Er fuhr als holländische Königin Beatrix mit der Limo vor Schloss Bellevue vor, holte sich Hausverbot in der Bundespressekonferenz und schockte als dreister Grazer Fußballtrainer: Wer mit Hape Kerkeling aufgewachsen ist, hat ein paar echte Sternstunden des Fernsehens erlebt. So rasend komisch waren seine Verkleidungs- und Schauspielkünste. Kerkeling war Lach ’n’ Roll. Nun kehrt er zurück, mit dem Film „Horst Schlämmer sucht das Glück“.
Hape Kerkeling sorgte für unsterbliche TV-Momente.

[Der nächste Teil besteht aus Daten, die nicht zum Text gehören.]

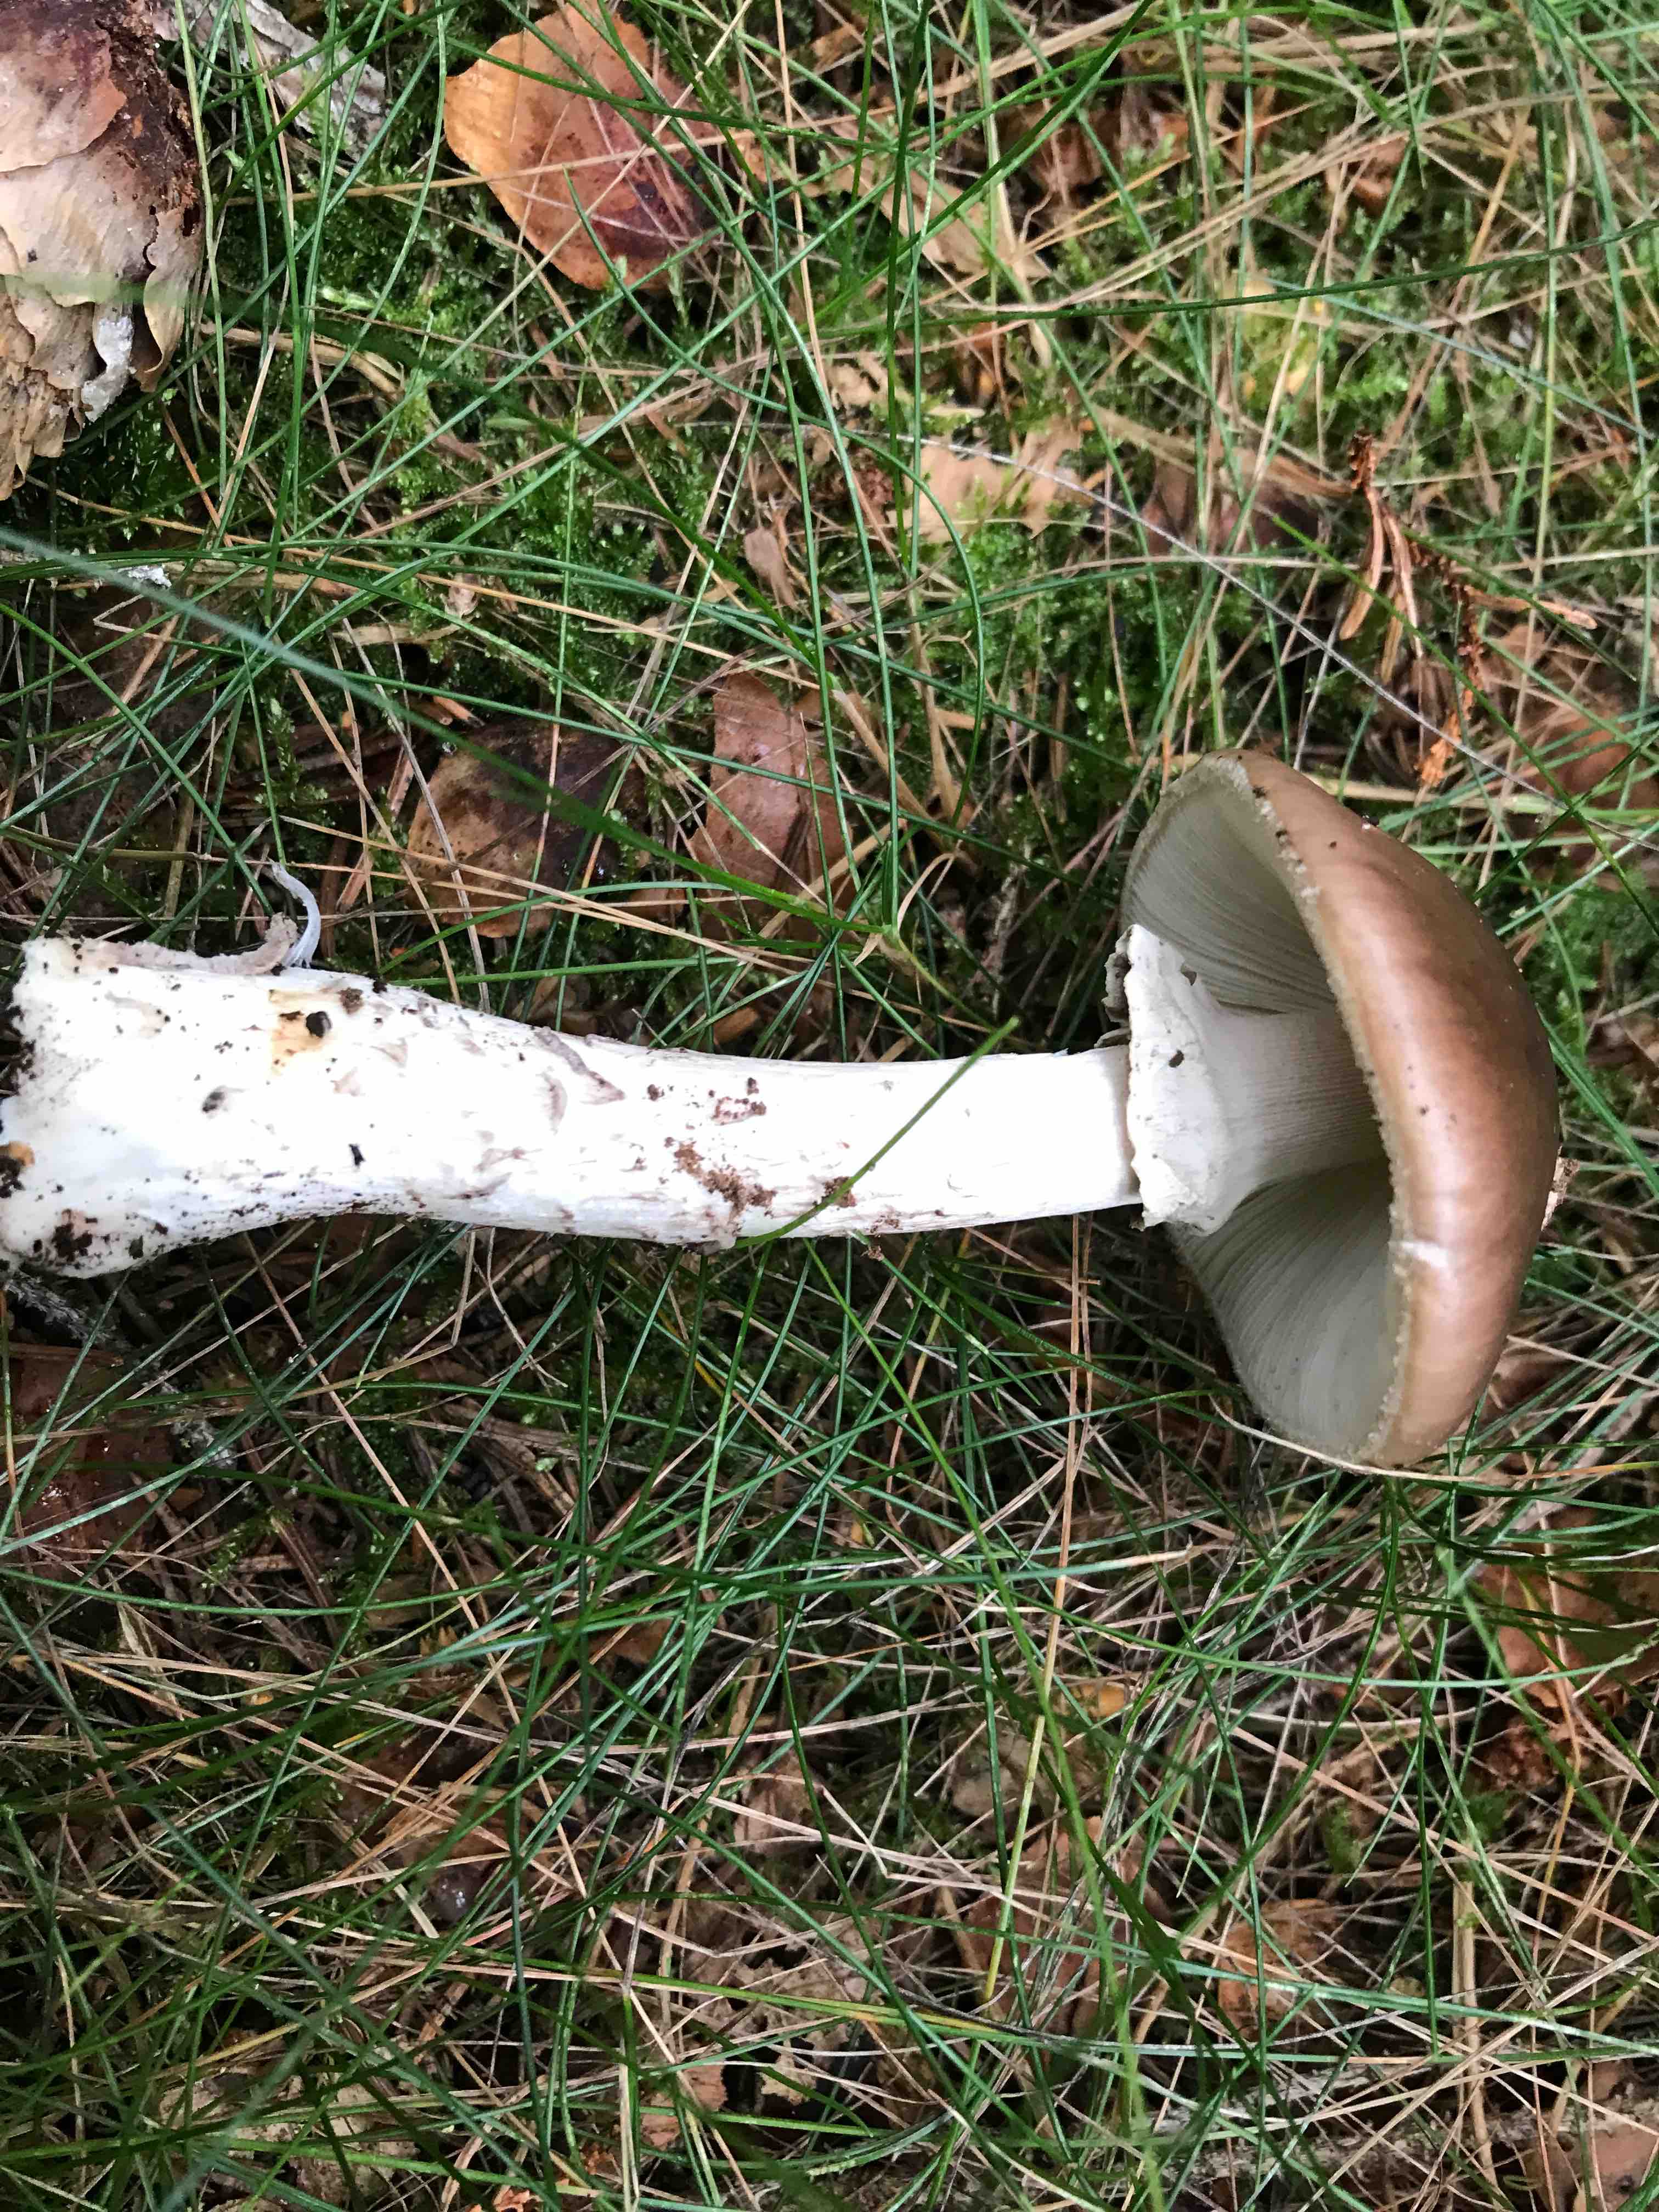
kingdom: Fungi
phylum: Basidiomycota
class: Agaricomycetes
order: Agaricales
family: Amanitaceae
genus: Amanita
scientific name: Amanita porphyria
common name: porfyr-fluesvamp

Kinder lieben ihn als Synchronstimme von Schneemann Olaf in „Die Eiskönigin“, Bücherfreunde haben seine Bestseller „Ich bin dann mal weg“ und „Der Junge muss an die frische Luft“ verschlungen. Und ja, auch Horst Schlämmer war mal lustig. Der feiste stellvertretende Chefredakteur des Grevenbroicher Tagblatts, der immer grunzt und feixt und Frauen anschmachtet, ist jetzt zum zweiten Mal im Kino. Was sich nach der Premiere fast keiner zu sagen traute: Der Film fühlt sich an wie eine 90-minütige Wurzelbehandlung.
2009 lief Horst Schlämmer zum ersten Mal im Kino.